Zawahała się i spuściła wzrok.
- Znałam go - powiedziała. - Gdyby jednak był wobec mnie lojalny, nigdy bym go nie zdradziła.
- Wydaje mi się, że ogólnie miała pani dużo szczęścia - powiedział Sherlock Holmes. -Miała go pani w garści, i on o tym wiedział, a jednak wciąż pani żyje. Od paru miesięcy stąpała pani nad brzegiem przepaści. A teraz, pani Lyons, musimy życzyć pani dobrego dnia. Prawdopodobnie wkrótce znów się z panią skontaktujemy.
- Nasza sprawa zaczyna się wyjaśniać, a zagadki rozwiązują się jedna po drugiej - rzekł Holmes, gdy staliśmy na peronie, czekając na przyjazd ekspresu z miasta. - Wkrótce będę w stanie dokładnie przedstawić jedną z najbardziej osobliwych i sensacyjnych zbrodni naszych czasów. Studenci kryminologii pamiętają zapewne analogiczne wydarzenia w Grodnie w 1866 roku. No i oczywiście są też morderstwa Andersona w Karolinie Północnej. Nasza sprawa posiada jednak pewne cechy, które są całkowicie unikalne. Ten człowiek jest tak przebiegły, że nawet w chwili obecnej nie potrafilibyśmy mu niczego udowodnić. Byłbym jednak bardzo zaskoczony, gdyby wszystko nie wyjaśniło się, nim udamy się dziś wieczorem na spoczynek.
Ekspres z Londynu z łoskotem wtoczył się na stację, a z wagonu pierwszej klasy wyskoczył niski żylasty mężczyzna, wyglądem przypominający buldoga. Uścisnęliśmy sobie ręce. Z pełnych szacunku spojrzeń, jakie Lestrade rzucał w kierunku Holmesa, domyśliłem się, że sporo się nauczył, odkąd po raz pierwszy ze sobą współpracowali. Wciąż miałem w pamięci pogardę, jaką wcześniej budziły w tym praktycznym człowieku logiczne wywody mojego przyjaciela.

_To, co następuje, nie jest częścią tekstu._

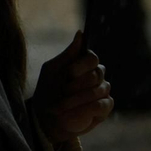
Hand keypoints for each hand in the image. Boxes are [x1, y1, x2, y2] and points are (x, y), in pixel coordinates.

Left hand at [33, 30, 113, 145]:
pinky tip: (72, 113)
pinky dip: (85, 110)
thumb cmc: (48, 90)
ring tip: (62, 106)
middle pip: (97, 74)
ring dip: (77, 99)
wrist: (46, 117)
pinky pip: (102, 105)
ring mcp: (102, 91)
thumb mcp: (52, 70)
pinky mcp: (104, 108)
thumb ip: (68, 53)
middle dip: (77, 85)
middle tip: (63, 92)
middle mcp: (96, 75)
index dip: (81, 66)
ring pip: (98, 90)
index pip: (92, 58)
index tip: (68, 74)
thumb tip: (81, 33)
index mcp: (83, 63)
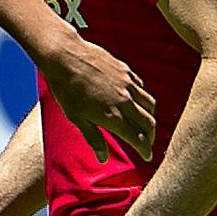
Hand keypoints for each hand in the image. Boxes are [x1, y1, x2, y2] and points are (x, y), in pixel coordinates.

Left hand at [36, 34, 158, 161]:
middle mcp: (125, 101)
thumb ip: (94, 138)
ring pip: (149, 104)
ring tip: (145, 124)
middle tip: (147, 144)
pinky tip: (137, 101)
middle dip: (151, 137)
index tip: (147, 157)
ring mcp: (127, 84)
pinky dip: (143, 98)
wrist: (65, 56)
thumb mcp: (76, 119)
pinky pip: (142, 88)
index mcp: (113, 116)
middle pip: (148, 123)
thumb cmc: (66, 89)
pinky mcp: (126, 71)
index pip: (137, 138)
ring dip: (151, 118)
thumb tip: (103, 159)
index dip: (145, 150)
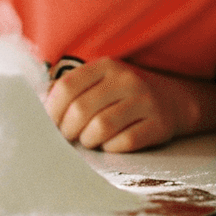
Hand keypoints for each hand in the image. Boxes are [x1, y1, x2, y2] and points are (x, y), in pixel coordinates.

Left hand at [44, 58, 196, 152]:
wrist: (176, 100)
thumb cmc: (126, 93)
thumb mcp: (102, 80)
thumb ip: (73, 87)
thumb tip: (39, 101)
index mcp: (106, 66)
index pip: (67, 87)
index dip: (52, 110)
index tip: (50, 123)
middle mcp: (126, 80)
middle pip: (81, 110)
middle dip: (68, 130)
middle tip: (69, 137)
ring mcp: (144, 101)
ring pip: (100, 128)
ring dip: (88, 141)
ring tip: (89, 141)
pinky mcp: (158, 124)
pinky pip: (124, 143)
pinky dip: (111, 149)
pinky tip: (110, 145)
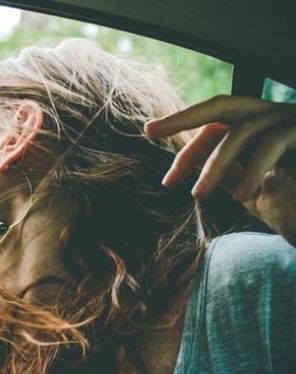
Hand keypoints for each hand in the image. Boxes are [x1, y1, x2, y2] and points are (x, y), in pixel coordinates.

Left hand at [144, 95, 295, 244]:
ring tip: (197, 195)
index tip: (163, 168)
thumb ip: (226, 174)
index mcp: (259, 128)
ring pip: (244, 129)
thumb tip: (190, 167)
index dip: (185, 141)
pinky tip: (242, 196)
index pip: (214, 123)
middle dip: (185, 116)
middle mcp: (277, 117)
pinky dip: (253, 169)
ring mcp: (295, 123)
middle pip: (224, 106)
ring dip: (216, 163)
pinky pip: (274, 144)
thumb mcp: (252, 191)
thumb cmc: (295, 208)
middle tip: (151, 130)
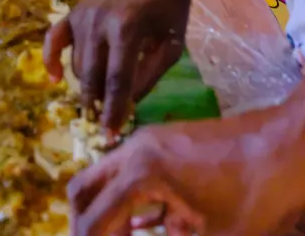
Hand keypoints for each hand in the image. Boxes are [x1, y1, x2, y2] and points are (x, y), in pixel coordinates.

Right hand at [43, 0, 189, 130]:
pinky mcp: (75, 11)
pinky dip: (50, 58)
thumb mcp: (171, 46)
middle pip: (92, 76)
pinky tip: (55, 78)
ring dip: (88, 85)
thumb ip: (148, 77)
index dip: (114, 111)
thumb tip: (125, 105)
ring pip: (77, 63)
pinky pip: (54, 38)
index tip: (112, 135)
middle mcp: (100, 22)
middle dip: (98, 104)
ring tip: (104, 95)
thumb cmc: (170, 7)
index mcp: (128, 29)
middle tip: (106, 123)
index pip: (117, 80)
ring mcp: (83, 15)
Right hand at [68, 101, 303, 235]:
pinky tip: (142, 228)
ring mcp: (148, 140)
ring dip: (106, 212)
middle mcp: (135, 149)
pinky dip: (124, 199)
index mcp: (141, 173)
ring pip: (105, 177)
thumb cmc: (252, 196)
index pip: (94, 220)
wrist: (284, 146)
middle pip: (84, 187)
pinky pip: (126, 170)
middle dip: (85, 225)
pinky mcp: (162, 141)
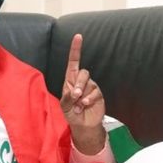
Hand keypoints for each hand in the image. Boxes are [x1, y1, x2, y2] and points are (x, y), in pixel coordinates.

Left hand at [60, 34, 105, 152]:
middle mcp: (81, 81)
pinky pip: (95, 92)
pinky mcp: (98, 94)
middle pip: (83, 73)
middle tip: (75, 96)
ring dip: (83, 95)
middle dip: (79, 84)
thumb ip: (68, 97)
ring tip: (80, 105)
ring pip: (89, 82)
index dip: (75, 50)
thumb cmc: (71, 114)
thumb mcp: (64, 106)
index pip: (73, 62)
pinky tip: (86, 106)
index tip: (78, 36)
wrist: (83, 125)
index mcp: (70, 81)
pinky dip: (89, 99)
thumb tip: (76, 91)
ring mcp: (90, 87)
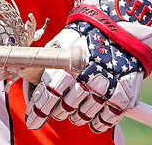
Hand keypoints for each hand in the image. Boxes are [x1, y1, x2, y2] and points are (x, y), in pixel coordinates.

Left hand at [26, 0, 151, 132]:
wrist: (121, 30)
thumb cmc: (84, 36)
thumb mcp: (61, 43)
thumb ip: (46, 62)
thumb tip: (29, 82)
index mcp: (69, 64)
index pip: (49, 95)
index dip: (40, 109)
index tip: (34, 118)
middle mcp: (88, 78)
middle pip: (64, 109)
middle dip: (58, 110)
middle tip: (59, 106)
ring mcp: (107, 89)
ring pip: (82, 117)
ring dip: (76, 115)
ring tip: (76, 105)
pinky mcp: (123, 97)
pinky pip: (105, 120)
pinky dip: (97, 121)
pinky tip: (93, 114)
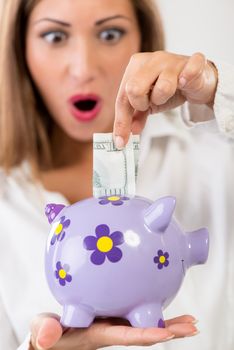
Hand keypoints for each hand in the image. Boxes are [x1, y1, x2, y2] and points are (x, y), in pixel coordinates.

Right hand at [30, 312, 197, 349]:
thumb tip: (47, 337)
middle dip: (169, 331)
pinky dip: (151, 308)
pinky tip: (161, 301)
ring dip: (168, 322)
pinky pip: (136, 312)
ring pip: (144, 322)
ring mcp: (114, 324)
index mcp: (97, 335)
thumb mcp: (42, 333)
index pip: (125, 336)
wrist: (50, 337)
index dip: (146, 334)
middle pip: (144, 332)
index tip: (168, 333)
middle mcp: (111, 331)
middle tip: (192, 326)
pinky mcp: (113, 316)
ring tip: (190, 320)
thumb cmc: (47, 336)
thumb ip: (44, 332)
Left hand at [113, 51, 217, 147]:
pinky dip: (187, 78)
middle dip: (141, 105)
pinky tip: (184, 82)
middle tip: (151, 104)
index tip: (121, 143)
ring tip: (168, 94)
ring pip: (162, 87)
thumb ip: (137, 117)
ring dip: (164, 98)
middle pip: (133, 89)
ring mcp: (172, 60)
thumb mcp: (150, 104)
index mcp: (135, 66)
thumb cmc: (171, 89)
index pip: (122, 97)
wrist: (198, 81)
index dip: (121, 122)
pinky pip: (190, 70)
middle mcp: (151, 60)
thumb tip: (128, 134)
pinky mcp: (193, 63)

- Szykuje się coś poważnego? - spytał.
- Największa sprawa od wielu lat - odparł Holmes. - Najpóźniej za dwie godziny zaczynamy. Myślę, że najlepiej wykorzystamy ten czas, jeśli pójdziemy na obiad. A potem, Lestrade, wypędzimy z pana tę londyńską mgłę - będzie miał pan możliwość odetchnąć czystym nocnym powietrzem w Dartmoor. Nigdy pan tam nie był? No cóż, przypuszczam, że nigdy pan nie zapomni tej swojej pierwszej wizyty.
Rozdział czternasty
Jedną z wad Sherlocka Holmesa - jeśli faktycznie można to uznać za wadę - była niechęć zdradzania komukolwiek swych planów aż do chwili, gdy miały się spełnić. Bez wątpienia wynikało to po części z jego władczej natury, która sprawiała, że uwielbiał dominować i zaskakiwać otoczenie. Było to również podyktowane częściowo jego zawodową ostrożnością, podpowiadającą mu, by nie podejmować niepotrzebnego ryzyka. Niestety, w rezultacie wystawiał na próbę swoich współpracowników. Takie jego postępowanie często dawało mi się we znaki, jednak nigdy nie odczuwałem tego tak dotkliwie, jak podczas długiej jazdy w ciemności. Czekały nas straszne przejścia; zbliżała się wreszcie kluczowa chwila, ale Holmes uparcie milczał, i mogłem się jedynie domyślać, co zamierza uczynić. Moje nerwy były napięte do granic wytrzymałości, aż wreszcie zimny wiatr, który odczuliśmy na twarzach, i ciemna pusta przestrzeń po obu stronach wąskiej drogi powiedziały mi, że oto znów wróciliśmy na wrzosowisko. Każdy krok koni i każdy obrót kół zbliżały nas do ostatecznego rozwiązania sprawy.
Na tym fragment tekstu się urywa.